I recently decided to take a career break. Many of my friends called me brave for making that choice. The word stuck with me, because I don’t think of myself as particularly brave. So is it courageous to quit your job?
A few years ago when I turned 40, the world was in the middle of a black swan event. The COVID pandemic had turned our lives upside down and forced us to do something we had avoided for a long time: confronting our own mortality. Predictably, turning 40 in the middle of the pandemic triggered a mid-life crisis in me. I started wondering if this is all there is to life. Will I ever find meaning in all this? And what exactly is the meaning of life?
So I spent the next few years reading, contemplating, and doing some self-reflection. There’s much more I will say about this in coming posts, but a big question lingered front and center: Is my job giving me the meaning I crave? Actually, scratch that. Meaning is a tall order. I started smaller. Is what I’m doing for 8 hours a day, 5 days a week, giving me anything other than a paycheck? If not, is the paycheck worth it? And if it is giving me something more, like say camaraderie with my coworkers, is it possible to get that outside of a job? As they say in corporate slang, and is the ROI worth it? Because there is a clear trade-off. I am giving up 40+ hours a week, a lot of mental space and physical energy to get whatever I am getting.
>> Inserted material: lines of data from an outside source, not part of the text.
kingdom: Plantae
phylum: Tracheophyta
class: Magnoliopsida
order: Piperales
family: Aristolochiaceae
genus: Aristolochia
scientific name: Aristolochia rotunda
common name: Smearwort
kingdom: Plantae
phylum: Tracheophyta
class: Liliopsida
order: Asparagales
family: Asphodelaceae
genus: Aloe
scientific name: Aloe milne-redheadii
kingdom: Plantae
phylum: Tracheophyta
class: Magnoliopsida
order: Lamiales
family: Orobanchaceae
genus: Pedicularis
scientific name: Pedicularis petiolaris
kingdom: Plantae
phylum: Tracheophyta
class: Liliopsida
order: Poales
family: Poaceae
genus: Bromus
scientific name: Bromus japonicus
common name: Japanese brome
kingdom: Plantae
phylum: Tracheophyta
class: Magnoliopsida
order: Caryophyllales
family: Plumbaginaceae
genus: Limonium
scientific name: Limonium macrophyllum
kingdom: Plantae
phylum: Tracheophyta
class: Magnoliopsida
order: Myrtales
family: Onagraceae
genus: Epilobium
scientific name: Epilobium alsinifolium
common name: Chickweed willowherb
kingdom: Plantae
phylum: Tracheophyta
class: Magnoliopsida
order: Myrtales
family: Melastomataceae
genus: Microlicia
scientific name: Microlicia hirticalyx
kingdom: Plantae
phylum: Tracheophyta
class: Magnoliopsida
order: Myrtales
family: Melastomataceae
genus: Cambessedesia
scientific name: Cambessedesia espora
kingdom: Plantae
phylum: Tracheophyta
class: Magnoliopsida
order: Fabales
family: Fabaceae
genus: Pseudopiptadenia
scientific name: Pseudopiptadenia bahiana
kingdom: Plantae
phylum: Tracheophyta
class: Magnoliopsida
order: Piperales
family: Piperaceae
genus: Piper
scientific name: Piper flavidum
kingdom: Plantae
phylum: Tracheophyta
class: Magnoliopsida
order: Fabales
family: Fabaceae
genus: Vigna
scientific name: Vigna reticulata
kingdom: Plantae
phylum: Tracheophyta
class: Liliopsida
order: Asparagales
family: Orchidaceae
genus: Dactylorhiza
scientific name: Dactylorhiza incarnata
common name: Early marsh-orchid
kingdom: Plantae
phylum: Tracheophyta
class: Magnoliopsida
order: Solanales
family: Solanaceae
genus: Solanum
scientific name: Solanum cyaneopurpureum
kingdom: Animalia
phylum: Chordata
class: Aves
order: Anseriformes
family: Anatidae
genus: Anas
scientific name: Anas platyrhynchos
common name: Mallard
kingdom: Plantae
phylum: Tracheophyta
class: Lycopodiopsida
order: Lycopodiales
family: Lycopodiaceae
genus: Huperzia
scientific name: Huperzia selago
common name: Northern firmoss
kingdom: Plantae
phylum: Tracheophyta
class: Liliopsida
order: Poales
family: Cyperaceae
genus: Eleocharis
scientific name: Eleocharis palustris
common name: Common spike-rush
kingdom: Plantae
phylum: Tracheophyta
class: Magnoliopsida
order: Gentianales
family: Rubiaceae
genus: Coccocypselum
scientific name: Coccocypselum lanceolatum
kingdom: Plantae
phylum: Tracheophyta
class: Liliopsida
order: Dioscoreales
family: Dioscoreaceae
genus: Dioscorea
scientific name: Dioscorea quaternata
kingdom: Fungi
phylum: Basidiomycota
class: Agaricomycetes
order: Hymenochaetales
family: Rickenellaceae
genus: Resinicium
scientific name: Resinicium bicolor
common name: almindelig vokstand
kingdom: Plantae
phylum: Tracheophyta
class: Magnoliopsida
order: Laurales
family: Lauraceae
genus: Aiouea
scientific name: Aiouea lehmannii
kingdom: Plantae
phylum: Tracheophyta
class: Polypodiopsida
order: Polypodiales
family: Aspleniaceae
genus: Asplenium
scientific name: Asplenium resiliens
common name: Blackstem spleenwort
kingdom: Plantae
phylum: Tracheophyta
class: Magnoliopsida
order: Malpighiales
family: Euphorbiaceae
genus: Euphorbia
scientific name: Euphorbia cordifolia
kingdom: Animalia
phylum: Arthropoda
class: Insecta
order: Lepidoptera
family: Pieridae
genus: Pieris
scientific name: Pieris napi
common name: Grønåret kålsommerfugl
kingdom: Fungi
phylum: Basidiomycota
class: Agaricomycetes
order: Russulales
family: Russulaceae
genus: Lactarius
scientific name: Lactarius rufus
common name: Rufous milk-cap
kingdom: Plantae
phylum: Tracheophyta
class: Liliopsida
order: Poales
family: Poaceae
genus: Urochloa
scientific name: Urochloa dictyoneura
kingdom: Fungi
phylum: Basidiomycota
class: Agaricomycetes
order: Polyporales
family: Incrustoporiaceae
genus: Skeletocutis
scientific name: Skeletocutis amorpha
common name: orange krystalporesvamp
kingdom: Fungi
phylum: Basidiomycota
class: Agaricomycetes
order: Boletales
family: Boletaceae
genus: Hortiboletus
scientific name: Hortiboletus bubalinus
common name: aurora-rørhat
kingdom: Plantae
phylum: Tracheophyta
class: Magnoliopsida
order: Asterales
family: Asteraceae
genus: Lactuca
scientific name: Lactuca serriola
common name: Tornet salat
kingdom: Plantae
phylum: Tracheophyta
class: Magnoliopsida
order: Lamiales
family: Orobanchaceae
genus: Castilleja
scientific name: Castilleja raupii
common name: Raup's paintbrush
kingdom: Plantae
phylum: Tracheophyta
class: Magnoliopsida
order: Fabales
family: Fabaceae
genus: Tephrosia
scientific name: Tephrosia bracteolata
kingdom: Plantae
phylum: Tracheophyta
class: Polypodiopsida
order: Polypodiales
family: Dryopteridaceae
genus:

Funny thing about the word “job.” It’s dreary by definition. It implies obligation and routine. Re-framing it as “work” or “occupation” doesn’t help either. “Work” evokes productivity and accomplishments. And “occupation” just sounds like something you do to occupy your time.
But why should we be more productive? Why are accomplishments necessary? Do we really need something so rigid to fill our days, when time is the only true resource we have?
There’s a quiet pushback happening across the world against the norms of work.
FIRE (Financial Independence, Retire Early) is making people dream of escaping the rat race. I stumbled onto the FIRE movement when just trying to learn personal finance. The idea resonated with me as it helped me look at work with a different lens. FIRE is a complex topic we should explore another time as I am not sure early retirement is for me.
In China, Lying Flat emerged as a response to relentless societal expectations. I found the imagery compelling: overworked employees physically resisting expectations by literally lying flat on the ground and not hustling to do more and more. In 2021, we also saw the Great Resignation in US, a large increase in number of people quitting their job voluntarily. By 2022, we were talking about Quiet Quitting and bai lan — a more despondent form of rejection of societal expectation.
People seem to be waking up to the idea that work shouldn’t consume life. Work-life balance doesn’t work. Most of our waking hours go into getting ready for work, going to work, working, coming back from work, and then…….. decompressing from work. Weekends are for recovering from the work week and prepping for the next one. Among all this work, where’s the living? Vacations offer a short reprieve, if we're not checking emails and Slack the whole time. Sure, you can "work hard and party harder", but even there the “work-fun balance” is skewed heavily towards work.
So, what’s the solution? Life, unfortunately, isn’t cheap. We can’t all just quit. (Though I’m still reading Walden to see if maybe we can.) And there’s something to be said about the good things work offers. Camaraderie, intellectual stimulation, physical movement, a sense of purpose (however empty), a routine, growth, a sense of achievement and of course, a paycheck. But to truly enjoy work I think we need to make space to explore life outside of it. One way is by taking career breaks regularly.
Sabbatical or career breaks are not looked at very positively in our world right now. Future prospective employers might wonder if there was something wrong with the individual to have left a well-paying job. Did they get fired? Did they have trouble working for their manager, their team or the employer? And will they quit again? A career break also needs a very supportive family and friends. And it can be an extremely risky move to take the financial hit if done without serious forethought.
For me, I loved my job. I was well paid in a good job with a good team in a good company with good future. But I also have two young kids and a busy household. I had also worked continuously since graduating from school and never taken a break. And work, while good, was not fun anymore. I needed a change. It was also fairly stressful and kept me busy. This meant that I could not get the mental stimulation and variety I needed outside of work. So, while risky, it was a risk worth taking for me.
Was it brave? Maybe. Doing something out of the ordinary takes guts, and this felt like one of the bravest things I’ve done. But I know I’m not alone. There are many others in the same boat, contemplating and re-evaluating.
To those of you who are ready, welcome to the unscheduled life, even if just for a while.